§ **Required task**: Identify each row below that contains the word "context" and copy those rows in full.

§ **Data supplied**:
=======

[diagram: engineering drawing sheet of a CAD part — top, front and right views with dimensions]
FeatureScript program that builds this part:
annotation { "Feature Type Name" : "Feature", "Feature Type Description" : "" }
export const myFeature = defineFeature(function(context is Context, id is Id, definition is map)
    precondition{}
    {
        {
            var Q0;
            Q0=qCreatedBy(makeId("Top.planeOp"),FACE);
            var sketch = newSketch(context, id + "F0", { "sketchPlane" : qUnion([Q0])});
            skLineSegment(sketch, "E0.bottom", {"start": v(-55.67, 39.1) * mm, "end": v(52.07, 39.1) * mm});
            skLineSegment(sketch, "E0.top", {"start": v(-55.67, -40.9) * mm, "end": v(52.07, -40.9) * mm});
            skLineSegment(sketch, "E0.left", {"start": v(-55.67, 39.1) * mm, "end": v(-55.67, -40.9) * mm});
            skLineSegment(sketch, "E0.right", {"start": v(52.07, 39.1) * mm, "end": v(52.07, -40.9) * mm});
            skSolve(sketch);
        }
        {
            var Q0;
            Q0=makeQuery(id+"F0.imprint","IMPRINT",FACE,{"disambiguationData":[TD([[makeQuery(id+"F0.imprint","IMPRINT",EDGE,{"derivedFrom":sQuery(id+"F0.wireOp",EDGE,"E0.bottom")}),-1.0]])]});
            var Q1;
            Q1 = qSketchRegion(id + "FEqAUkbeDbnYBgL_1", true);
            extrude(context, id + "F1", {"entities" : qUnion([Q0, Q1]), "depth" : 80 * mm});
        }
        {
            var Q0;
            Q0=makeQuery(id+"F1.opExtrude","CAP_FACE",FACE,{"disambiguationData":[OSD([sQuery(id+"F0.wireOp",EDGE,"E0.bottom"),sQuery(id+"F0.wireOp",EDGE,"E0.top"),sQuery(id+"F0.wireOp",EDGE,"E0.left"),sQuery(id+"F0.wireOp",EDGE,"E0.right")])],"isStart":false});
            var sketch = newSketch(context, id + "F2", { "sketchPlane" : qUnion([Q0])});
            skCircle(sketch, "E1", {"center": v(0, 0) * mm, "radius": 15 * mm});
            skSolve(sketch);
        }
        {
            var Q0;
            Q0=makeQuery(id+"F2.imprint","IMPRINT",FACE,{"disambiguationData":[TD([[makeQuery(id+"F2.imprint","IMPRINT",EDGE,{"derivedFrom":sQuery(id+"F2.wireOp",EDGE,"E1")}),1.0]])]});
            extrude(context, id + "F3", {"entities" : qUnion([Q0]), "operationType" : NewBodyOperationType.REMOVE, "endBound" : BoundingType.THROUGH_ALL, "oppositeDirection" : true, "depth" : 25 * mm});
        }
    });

=======

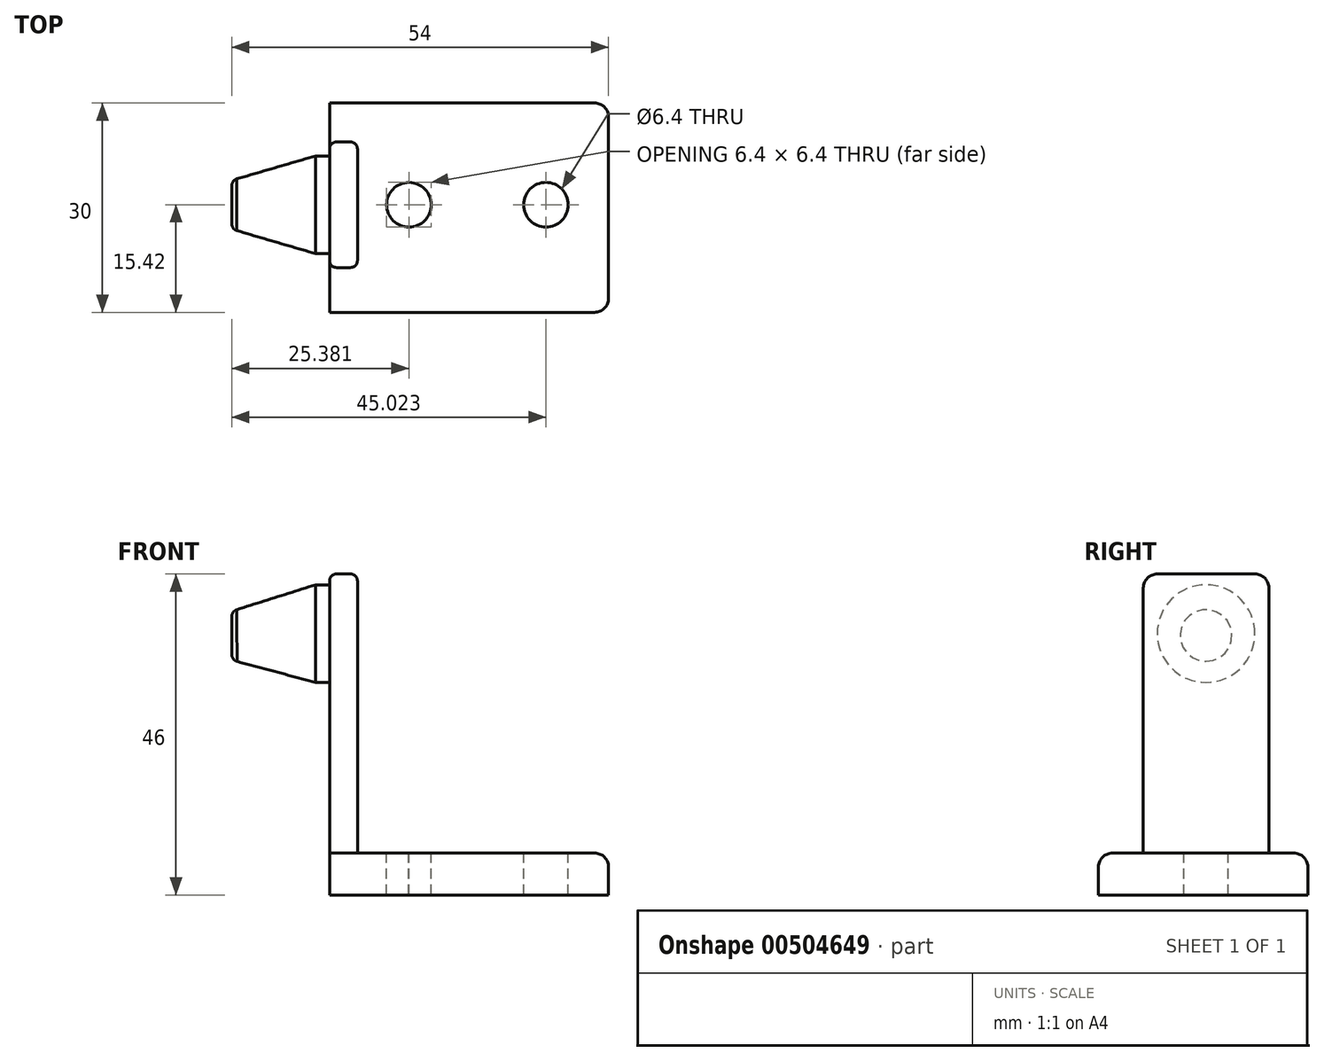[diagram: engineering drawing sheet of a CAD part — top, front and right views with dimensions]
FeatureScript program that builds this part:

=======

§ **Result of the task**:
export const myFeature = defineFeature(function(context is Context, id is Id, definition is map)
            var sketch = newSketch(context, id + "F0", { "sketchPlane" : qUnion([Q0])});
            extrude(context, id + "F1", {"entities" : qUnion([Q0, Q1]), "depth" : 80 * mm});
            var sketch = newSketch(context, id + "F2", { "sketchPlane" : qUnion([Q0])});
            extrude(context, id + "F3", {"entities" : qUnion([Q0]), "operationType" : NewBodyOperationType.REMOVE, "endBound" : BoundingType.THROUGH_ALL, "oppositeDirection" : true, "depth" : 25 * mm});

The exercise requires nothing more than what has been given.